DESCRIPTION OF THE TASK:
From the data below, set down exactly the lines between the one holding "22: (839, 57, 8.56)" and the one holding "34: (472, 121, 13.66)", inclusive, and no others.

MATERIAL FOR THIS EXERCISE:

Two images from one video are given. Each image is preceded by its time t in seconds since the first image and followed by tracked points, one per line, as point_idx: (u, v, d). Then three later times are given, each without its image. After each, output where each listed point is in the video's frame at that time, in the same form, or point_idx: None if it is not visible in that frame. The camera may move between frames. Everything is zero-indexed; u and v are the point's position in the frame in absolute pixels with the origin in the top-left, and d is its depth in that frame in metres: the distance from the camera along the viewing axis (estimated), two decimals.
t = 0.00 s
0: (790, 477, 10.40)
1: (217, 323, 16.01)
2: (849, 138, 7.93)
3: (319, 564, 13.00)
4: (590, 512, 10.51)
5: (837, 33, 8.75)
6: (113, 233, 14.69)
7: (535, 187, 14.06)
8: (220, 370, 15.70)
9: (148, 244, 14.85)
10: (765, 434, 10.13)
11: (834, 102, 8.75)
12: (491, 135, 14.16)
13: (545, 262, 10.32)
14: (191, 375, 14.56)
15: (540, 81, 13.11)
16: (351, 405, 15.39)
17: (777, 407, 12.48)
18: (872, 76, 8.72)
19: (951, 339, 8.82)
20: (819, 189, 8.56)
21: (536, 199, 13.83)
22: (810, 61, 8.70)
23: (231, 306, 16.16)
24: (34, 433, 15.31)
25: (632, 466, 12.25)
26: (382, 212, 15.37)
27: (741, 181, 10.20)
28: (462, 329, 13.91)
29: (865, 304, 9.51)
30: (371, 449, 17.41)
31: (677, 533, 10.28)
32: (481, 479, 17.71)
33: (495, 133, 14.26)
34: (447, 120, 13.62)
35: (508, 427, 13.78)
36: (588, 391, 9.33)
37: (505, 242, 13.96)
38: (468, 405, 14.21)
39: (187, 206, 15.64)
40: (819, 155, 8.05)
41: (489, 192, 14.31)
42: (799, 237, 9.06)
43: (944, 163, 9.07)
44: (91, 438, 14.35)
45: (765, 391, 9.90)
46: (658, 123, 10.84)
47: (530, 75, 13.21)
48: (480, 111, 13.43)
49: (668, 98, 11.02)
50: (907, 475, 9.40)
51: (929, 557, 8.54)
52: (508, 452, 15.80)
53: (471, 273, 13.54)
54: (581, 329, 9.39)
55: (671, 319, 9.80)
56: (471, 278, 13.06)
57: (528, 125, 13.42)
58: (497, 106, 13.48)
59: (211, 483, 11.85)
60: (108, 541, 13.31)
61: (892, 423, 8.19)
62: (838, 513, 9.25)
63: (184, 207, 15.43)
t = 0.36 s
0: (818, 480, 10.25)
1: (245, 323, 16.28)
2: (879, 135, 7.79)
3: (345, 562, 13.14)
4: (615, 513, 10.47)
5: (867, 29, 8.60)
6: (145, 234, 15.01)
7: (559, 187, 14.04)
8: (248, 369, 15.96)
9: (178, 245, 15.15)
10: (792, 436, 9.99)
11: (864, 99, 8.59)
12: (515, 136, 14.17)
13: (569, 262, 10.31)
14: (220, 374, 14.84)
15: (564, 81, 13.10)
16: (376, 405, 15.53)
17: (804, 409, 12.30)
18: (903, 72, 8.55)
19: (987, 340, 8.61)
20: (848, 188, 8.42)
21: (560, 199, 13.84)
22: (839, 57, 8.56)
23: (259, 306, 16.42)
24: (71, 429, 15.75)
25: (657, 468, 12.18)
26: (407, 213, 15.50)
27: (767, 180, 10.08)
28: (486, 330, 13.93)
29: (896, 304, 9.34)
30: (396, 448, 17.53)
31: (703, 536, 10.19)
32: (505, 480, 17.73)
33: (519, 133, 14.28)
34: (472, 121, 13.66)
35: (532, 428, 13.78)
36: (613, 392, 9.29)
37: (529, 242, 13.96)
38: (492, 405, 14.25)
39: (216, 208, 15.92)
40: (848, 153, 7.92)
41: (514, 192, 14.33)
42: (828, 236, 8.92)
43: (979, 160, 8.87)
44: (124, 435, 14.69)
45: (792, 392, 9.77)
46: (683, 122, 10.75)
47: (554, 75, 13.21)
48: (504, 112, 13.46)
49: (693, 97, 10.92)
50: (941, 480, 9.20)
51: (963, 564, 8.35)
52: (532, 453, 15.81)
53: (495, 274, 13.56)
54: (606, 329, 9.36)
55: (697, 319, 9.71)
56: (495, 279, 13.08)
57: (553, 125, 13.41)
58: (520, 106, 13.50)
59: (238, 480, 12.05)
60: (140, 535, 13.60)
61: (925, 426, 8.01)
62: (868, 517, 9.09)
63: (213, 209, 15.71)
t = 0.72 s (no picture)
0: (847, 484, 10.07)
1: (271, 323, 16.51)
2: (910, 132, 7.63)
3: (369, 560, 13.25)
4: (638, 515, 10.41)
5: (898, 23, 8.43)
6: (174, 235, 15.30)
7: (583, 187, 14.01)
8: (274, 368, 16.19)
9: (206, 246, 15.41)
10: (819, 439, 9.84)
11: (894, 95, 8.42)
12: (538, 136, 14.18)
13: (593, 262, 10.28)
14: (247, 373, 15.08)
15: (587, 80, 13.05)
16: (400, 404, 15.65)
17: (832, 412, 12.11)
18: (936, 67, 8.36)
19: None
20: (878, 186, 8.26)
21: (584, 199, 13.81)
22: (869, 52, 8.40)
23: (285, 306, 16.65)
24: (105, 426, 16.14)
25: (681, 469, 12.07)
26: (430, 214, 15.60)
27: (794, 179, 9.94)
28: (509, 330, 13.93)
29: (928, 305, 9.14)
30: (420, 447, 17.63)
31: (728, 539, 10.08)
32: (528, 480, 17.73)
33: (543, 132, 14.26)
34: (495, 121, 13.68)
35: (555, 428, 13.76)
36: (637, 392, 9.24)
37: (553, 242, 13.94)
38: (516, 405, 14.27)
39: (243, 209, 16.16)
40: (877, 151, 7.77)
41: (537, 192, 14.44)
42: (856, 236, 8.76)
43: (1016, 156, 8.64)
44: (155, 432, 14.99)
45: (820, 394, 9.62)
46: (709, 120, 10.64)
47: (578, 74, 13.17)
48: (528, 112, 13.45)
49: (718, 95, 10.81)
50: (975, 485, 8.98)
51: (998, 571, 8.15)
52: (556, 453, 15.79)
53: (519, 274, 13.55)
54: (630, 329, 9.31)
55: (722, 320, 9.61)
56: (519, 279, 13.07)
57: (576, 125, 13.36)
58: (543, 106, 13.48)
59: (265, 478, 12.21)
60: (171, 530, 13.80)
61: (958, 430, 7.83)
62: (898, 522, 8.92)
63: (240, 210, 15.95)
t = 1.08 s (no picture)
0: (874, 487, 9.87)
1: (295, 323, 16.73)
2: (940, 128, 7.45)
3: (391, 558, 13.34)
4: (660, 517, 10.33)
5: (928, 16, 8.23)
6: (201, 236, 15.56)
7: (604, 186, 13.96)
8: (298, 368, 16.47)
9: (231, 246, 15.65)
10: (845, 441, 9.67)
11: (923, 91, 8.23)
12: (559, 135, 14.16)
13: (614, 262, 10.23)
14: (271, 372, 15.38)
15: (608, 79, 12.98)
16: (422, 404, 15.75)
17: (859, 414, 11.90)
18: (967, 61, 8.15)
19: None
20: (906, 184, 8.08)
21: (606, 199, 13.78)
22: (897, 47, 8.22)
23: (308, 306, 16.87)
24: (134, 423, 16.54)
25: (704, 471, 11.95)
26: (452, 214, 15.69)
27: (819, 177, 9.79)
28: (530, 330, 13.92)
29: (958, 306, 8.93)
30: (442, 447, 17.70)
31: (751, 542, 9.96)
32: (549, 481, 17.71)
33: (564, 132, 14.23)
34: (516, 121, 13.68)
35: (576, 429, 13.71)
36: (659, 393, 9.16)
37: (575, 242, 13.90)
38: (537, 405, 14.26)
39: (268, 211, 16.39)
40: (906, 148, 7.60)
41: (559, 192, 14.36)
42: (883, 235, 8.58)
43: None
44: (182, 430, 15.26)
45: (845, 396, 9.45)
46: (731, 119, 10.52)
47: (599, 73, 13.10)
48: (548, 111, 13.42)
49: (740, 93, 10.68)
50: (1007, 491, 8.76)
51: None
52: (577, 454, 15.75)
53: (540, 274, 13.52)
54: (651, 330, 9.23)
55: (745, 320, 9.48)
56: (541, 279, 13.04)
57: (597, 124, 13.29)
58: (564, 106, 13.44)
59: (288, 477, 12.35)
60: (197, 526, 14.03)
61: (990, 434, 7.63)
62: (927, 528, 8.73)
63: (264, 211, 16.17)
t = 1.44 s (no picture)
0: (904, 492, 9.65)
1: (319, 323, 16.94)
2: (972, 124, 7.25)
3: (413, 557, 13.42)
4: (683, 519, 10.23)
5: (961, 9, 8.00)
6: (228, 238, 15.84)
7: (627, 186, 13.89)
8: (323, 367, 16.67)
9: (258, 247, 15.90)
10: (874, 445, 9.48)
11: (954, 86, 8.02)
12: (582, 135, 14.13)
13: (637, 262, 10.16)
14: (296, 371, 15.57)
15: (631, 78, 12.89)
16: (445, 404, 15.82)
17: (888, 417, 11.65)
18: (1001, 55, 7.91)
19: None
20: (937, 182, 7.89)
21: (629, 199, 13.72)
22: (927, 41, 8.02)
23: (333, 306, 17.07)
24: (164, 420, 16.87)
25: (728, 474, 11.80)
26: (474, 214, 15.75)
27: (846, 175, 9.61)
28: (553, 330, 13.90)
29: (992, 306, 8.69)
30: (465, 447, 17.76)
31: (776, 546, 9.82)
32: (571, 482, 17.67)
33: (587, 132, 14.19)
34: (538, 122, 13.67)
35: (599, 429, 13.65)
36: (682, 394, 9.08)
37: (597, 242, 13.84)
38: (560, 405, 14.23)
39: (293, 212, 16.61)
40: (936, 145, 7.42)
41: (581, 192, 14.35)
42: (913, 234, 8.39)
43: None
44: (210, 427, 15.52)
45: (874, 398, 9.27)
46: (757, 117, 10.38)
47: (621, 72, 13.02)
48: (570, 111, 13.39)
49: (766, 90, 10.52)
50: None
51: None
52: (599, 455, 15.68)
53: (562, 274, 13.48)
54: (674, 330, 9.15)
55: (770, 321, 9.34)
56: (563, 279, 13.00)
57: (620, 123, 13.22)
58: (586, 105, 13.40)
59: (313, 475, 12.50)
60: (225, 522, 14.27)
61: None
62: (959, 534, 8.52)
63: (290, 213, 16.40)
...
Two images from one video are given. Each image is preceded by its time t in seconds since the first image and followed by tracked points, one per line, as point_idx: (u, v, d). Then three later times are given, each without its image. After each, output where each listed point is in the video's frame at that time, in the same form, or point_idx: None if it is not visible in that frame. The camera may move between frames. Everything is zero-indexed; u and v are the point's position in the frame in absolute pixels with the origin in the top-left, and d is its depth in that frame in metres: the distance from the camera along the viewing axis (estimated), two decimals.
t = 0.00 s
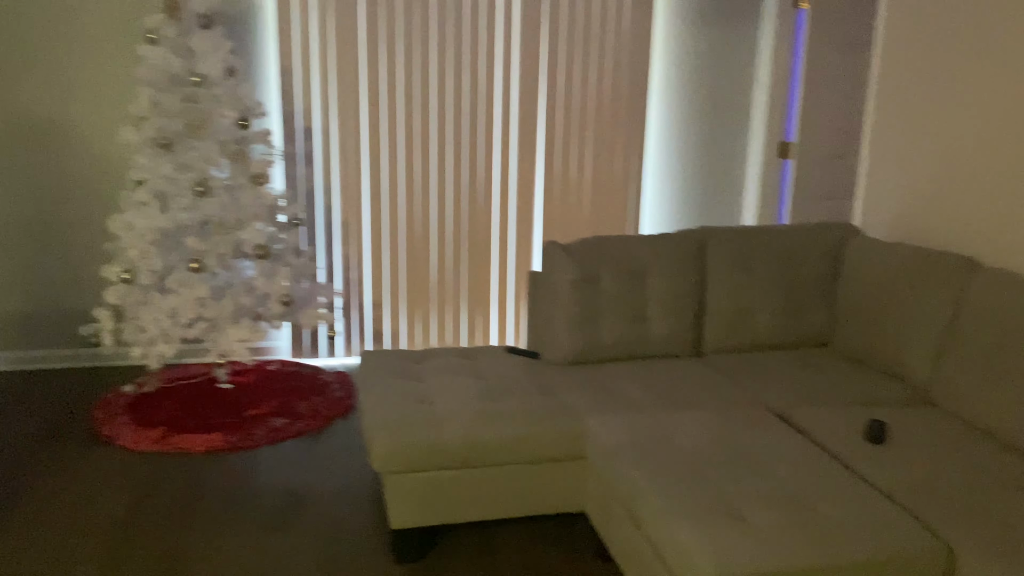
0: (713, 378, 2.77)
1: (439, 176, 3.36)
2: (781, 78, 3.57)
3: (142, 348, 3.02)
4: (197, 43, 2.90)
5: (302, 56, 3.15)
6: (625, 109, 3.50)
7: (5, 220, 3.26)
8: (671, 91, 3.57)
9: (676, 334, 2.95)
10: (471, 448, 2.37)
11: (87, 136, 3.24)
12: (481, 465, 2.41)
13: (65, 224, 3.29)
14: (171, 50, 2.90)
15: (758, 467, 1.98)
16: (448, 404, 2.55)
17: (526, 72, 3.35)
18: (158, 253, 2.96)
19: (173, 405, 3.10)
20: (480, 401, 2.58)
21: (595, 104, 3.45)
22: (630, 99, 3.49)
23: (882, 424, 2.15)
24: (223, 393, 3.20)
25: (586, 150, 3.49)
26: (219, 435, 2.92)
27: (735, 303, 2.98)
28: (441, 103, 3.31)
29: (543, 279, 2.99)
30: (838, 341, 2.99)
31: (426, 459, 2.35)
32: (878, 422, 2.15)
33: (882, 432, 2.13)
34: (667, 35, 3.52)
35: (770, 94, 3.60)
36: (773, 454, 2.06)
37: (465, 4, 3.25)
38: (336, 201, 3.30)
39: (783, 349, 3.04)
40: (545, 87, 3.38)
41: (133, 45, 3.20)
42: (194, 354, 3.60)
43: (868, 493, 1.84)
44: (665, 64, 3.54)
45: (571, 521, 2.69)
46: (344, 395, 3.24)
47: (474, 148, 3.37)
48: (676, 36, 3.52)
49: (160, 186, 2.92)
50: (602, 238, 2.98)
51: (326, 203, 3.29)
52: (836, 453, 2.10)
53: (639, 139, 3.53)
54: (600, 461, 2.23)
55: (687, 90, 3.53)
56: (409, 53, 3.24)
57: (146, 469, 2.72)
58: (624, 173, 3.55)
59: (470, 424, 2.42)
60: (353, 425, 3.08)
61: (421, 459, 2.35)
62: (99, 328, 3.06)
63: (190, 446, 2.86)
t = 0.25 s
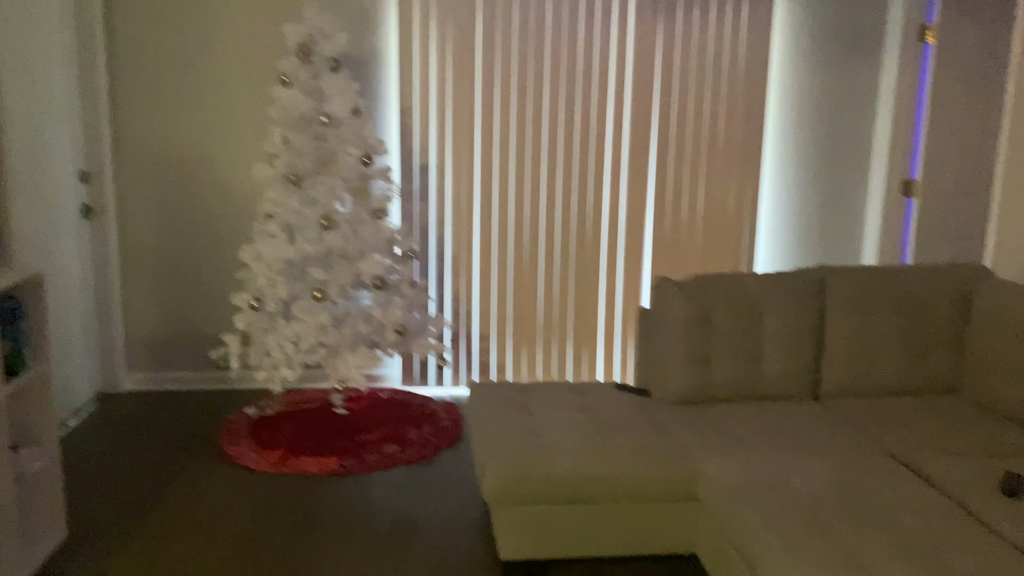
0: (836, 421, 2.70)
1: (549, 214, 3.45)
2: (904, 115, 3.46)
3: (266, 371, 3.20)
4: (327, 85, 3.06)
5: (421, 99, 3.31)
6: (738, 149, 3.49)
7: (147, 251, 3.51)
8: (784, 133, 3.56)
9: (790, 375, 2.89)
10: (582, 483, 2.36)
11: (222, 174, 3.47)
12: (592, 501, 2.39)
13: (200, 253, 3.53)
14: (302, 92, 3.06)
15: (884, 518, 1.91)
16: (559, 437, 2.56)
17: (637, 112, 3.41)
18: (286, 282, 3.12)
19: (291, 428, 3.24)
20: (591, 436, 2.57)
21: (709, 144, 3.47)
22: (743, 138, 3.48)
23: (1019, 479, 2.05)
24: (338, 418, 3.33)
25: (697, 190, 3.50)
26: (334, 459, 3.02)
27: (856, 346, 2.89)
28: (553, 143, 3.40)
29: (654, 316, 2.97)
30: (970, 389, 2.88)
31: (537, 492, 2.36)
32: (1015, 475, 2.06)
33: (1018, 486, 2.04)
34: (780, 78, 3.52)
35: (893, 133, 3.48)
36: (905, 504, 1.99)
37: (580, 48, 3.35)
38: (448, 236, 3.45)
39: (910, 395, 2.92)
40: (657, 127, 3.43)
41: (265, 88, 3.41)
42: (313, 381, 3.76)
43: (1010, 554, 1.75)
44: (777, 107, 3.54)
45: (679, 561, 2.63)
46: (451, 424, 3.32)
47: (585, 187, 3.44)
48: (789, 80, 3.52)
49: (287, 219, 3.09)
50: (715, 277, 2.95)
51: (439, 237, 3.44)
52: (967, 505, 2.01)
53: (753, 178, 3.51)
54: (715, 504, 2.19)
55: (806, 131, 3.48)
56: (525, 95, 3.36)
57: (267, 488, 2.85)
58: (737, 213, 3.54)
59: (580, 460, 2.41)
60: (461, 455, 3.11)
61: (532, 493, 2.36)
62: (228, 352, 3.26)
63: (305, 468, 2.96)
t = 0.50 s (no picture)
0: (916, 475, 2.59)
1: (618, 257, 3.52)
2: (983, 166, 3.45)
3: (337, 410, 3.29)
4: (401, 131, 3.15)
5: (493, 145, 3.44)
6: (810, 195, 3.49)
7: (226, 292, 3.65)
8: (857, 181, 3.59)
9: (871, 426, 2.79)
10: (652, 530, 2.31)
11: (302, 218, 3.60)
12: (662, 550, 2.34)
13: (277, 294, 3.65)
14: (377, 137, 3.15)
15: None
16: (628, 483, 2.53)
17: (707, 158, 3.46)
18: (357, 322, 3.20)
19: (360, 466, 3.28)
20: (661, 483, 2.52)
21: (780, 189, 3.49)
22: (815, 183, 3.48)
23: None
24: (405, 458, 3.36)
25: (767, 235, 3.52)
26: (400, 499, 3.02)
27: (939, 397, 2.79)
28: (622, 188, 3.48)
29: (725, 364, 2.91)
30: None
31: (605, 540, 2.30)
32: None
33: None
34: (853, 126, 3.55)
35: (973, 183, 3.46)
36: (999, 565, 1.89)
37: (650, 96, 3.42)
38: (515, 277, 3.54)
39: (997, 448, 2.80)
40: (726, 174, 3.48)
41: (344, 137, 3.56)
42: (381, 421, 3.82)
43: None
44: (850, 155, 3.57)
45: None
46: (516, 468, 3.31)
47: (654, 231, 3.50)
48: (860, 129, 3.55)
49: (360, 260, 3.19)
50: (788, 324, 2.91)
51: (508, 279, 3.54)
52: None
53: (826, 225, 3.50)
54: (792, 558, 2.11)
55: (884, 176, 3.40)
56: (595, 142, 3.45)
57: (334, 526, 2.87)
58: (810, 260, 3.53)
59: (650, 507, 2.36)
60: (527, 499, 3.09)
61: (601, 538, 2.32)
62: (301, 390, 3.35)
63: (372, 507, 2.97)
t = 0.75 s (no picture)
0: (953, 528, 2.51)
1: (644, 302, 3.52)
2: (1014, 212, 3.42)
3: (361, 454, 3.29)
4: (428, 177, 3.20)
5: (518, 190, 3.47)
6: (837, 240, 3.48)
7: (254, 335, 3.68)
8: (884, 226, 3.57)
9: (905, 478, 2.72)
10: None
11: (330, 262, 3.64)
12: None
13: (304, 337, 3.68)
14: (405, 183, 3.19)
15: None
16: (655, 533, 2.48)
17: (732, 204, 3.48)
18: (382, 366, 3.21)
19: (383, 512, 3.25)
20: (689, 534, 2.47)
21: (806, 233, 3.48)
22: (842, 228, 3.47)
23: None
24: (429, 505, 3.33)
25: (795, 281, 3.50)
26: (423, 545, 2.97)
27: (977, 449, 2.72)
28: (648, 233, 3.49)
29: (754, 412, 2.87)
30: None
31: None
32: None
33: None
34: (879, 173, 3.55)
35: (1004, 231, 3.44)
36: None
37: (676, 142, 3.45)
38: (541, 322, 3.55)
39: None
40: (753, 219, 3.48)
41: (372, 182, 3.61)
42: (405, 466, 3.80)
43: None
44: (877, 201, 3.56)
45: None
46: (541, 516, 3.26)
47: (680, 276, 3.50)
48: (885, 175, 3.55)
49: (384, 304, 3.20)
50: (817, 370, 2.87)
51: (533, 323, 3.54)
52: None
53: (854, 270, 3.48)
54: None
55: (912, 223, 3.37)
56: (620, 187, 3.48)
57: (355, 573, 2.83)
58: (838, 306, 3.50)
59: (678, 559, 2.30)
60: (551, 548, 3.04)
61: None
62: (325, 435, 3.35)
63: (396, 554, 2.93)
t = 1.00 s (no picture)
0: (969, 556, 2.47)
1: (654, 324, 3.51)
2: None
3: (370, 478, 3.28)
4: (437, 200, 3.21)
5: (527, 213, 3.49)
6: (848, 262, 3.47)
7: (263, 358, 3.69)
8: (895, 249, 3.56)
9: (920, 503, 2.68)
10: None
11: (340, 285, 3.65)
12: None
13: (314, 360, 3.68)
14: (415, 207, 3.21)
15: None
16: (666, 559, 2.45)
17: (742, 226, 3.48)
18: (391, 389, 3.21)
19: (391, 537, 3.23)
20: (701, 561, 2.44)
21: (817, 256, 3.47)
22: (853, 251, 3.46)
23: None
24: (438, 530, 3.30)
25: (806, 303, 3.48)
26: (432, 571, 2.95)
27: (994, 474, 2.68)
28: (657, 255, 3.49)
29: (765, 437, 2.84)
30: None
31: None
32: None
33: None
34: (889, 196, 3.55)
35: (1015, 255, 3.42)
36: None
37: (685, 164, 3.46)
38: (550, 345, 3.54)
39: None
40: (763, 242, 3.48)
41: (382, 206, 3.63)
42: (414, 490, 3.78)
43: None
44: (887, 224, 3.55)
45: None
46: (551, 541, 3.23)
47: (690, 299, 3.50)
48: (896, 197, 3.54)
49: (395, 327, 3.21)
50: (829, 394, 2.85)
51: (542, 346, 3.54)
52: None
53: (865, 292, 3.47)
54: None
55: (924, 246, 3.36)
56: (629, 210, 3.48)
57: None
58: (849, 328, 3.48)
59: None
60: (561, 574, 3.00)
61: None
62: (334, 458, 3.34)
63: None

REPLY TO THE EXERCISE:
22: (839, 57, 8.56)
23: (259, 306, 16.42)
24: (71, 429, 15.75)
25: (657, 468, 12.18)
26: (407, 213, 15.50)
27: (767, 180, 10.08)
28: (486, 330, 13.93)
29: (896, 304, 9.34)
30: (396, 448, 17.53)
31: (703, 536, 10.19)
32: (505, 480, 17.73)
33: (519, 133, 14.28)
34: (472, 121, 13.66)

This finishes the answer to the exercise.